======== SOURCE EXCERPT
Reed, a retired Texaco geologist-geophysicist who has been studying the region's geology for over 40 years, says the accepted theory of a quiet geologic evolution of the Gulf of Mexico Basin is fundamentally flawed and needs to be revised.

According to him, the Gulf was and is tectonically active -- and it is the likely origin for not only the New Madrid seismic activity, but also for the Middleton Place-Summerville seismic zone near Charleston, S.C.

"For all the years I have worked the Gulf of Mexico Basin I have been forced to accept the 'passive' Gulf formation theory, which holds that the only movement in the basin is updip sedimentary loading that moved the salt southward," Reed said. "But there is little evidence to support this theory, and it doesn't fit what is observed geologically or geophysically.
================
======== DATA ROWS
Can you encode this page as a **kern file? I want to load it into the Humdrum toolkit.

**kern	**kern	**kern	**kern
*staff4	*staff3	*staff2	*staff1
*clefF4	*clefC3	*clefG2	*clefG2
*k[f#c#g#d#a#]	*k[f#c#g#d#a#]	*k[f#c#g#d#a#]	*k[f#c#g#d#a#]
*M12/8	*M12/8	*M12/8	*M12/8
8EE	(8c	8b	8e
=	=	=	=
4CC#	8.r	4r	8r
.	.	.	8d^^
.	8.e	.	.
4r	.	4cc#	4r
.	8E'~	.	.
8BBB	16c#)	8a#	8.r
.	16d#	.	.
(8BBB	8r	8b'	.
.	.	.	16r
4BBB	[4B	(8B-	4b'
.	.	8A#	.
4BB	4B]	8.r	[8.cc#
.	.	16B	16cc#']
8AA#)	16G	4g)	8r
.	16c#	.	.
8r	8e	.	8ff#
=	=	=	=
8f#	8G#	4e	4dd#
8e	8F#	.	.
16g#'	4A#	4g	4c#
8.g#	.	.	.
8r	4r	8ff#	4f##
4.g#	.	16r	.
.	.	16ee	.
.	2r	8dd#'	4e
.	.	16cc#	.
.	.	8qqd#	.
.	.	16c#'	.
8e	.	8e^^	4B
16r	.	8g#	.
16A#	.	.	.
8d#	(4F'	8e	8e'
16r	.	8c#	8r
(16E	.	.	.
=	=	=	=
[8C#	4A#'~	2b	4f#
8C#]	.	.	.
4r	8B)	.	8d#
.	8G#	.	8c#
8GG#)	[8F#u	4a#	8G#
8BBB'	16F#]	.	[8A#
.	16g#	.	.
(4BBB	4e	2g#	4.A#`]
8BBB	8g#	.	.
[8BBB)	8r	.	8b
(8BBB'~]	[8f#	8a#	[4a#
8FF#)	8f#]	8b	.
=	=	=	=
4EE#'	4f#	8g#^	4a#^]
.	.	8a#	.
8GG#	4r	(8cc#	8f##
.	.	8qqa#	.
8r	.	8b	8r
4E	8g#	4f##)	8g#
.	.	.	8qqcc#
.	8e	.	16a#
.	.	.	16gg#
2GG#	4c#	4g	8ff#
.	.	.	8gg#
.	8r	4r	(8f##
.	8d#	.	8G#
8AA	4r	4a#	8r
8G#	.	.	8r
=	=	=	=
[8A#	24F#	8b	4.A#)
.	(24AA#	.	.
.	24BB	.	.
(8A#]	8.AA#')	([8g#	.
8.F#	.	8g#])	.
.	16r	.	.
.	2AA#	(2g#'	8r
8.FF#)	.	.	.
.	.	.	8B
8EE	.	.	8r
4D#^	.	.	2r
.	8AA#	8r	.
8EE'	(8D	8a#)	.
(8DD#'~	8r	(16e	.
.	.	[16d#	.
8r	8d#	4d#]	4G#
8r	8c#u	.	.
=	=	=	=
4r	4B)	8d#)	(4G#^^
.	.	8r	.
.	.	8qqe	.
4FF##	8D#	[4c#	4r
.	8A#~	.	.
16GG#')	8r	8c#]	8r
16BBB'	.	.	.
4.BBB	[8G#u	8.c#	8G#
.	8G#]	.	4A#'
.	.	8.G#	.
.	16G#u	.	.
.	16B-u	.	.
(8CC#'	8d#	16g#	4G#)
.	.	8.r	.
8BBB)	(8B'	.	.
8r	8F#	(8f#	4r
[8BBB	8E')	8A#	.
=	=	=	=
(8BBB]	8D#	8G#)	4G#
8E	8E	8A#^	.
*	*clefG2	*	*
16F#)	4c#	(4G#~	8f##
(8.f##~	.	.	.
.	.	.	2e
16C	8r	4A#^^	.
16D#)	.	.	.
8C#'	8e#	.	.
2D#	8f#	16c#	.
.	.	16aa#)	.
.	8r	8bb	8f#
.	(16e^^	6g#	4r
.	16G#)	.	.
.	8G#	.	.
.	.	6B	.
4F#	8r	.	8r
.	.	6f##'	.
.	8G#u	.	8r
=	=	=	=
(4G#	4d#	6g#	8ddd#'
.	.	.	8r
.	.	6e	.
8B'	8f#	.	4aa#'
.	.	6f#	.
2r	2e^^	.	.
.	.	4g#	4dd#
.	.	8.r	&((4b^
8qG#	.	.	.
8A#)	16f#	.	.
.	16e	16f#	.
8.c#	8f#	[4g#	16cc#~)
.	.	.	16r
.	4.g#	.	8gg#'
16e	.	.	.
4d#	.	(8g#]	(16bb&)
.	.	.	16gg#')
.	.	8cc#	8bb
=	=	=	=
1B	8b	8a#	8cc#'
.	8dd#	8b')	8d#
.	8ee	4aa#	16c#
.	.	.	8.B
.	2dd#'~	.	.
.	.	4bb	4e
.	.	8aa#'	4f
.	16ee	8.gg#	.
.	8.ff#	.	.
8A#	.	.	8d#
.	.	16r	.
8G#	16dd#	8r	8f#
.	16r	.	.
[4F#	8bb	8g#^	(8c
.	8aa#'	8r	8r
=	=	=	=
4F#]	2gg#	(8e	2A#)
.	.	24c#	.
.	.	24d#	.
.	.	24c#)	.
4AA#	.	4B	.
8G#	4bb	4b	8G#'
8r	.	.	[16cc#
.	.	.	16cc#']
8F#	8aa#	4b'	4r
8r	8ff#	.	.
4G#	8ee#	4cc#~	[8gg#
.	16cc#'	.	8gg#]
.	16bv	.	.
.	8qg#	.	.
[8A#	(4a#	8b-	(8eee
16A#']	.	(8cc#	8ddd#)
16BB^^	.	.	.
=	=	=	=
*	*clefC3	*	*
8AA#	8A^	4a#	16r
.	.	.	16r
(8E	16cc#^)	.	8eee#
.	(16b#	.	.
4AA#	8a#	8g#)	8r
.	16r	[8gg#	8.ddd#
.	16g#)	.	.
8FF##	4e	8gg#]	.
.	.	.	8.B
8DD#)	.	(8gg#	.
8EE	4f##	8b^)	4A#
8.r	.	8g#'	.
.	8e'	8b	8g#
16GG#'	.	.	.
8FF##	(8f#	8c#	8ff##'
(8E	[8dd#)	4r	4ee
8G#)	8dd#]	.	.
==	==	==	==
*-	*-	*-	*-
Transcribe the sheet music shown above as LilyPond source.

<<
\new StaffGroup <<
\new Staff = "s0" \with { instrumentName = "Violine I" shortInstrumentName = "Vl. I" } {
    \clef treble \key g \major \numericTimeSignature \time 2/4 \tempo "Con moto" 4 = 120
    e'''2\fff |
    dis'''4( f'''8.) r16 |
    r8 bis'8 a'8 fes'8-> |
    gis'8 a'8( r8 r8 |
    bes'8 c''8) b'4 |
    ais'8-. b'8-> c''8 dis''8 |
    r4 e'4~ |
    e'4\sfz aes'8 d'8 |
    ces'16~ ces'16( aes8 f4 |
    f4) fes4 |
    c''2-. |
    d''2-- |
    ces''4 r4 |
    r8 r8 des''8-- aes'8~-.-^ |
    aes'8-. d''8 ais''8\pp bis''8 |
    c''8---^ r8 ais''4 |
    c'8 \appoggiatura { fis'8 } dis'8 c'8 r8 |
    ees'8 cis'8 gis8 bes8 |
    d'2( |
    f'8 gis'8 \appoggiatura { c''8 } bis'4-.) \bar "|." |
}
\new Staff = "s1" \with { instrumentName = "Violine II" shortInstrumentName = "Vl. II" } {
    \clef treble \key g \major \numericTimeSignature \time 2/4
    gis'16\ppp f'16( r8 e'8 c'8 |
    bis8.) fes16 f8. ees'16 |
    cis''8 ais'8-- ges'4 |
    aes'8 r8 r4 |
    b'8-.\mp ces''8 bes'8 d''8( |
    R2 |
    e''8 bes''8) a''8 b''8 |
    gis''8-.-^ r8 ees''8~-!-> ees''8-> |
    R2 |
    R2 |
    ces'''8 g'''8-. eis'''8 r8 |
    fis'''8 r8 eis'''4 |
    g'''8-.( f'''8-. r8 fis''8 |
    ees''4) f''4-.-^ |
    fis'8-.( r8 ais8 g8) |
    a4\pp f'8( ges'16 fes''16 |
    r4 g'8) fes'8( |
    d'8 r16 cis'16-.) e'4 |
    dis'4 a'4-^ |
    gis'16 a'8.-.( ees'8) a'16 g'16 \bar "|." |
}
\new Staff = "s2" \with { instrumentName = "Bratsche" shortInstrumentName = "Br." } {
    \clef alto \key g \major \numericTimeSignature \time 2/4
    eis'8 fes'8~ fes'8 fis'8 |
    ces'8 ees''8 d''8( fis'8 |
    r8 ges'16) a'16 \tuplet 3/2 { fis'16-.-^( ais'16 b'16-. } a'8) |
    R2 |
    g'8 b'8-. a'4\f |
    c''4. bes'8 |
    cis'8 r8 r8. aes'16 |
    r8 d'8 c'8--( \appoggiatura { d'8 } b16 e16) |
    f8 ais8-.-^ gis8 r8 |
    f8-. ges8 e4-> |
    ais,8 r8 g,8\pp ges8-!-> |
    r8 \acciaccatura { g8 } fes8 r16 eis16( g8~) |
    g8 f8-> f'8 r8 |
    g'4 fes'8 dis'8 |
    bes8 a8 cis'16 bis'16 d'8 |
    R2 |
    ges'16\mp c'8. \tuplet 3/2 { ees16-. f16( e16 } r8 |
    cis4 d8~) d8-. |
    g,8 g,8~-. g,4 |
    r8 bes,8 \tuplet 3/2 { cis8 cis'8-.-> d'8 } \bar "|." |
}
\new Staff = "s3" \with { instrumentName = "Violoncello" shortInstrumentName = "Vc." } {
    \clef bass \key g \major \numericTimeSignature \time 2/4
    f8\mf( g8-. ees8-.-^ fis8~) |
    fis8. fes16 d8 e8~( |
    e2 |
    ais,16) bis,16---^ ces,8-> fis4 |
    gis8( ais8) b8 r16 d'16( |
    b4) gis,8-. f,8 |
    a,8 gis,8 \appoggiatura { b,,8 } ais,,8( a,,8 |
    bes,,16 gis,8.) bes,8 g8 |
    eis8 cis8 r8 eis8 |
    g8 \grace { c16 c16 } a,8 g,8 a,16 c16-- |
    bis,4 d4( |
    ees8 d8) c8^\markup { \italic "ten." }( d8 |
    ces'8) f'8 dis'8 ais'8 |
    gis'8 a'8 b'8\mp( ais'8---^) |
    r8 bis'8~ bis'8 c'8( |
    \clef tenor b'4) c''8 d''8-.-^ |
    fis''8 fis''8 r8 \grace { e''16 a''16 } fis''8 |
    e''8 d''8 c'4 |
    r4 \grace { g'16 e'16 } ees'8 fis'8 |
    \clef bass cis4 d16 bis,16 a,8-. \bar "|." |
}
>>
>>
================
REQUIRED WORK
1. In the Gulf of Mexico excerpt, how long has Reed been studying the region's geology?
2. Quote the stretch of the Gulf of Mexico excerpt from "According to him, the" through "near Charleston, S.C.".
None of the rows are needed for this work.

FINAL ANSWERS
1. For over 40 years.

2.
According to him, the Gulf was and is tectonically active -- and it is the likely origin for not only the New Madrid seismic activity, but also for the Middleton Place-Summerville seismic zone near Charleston, S.C.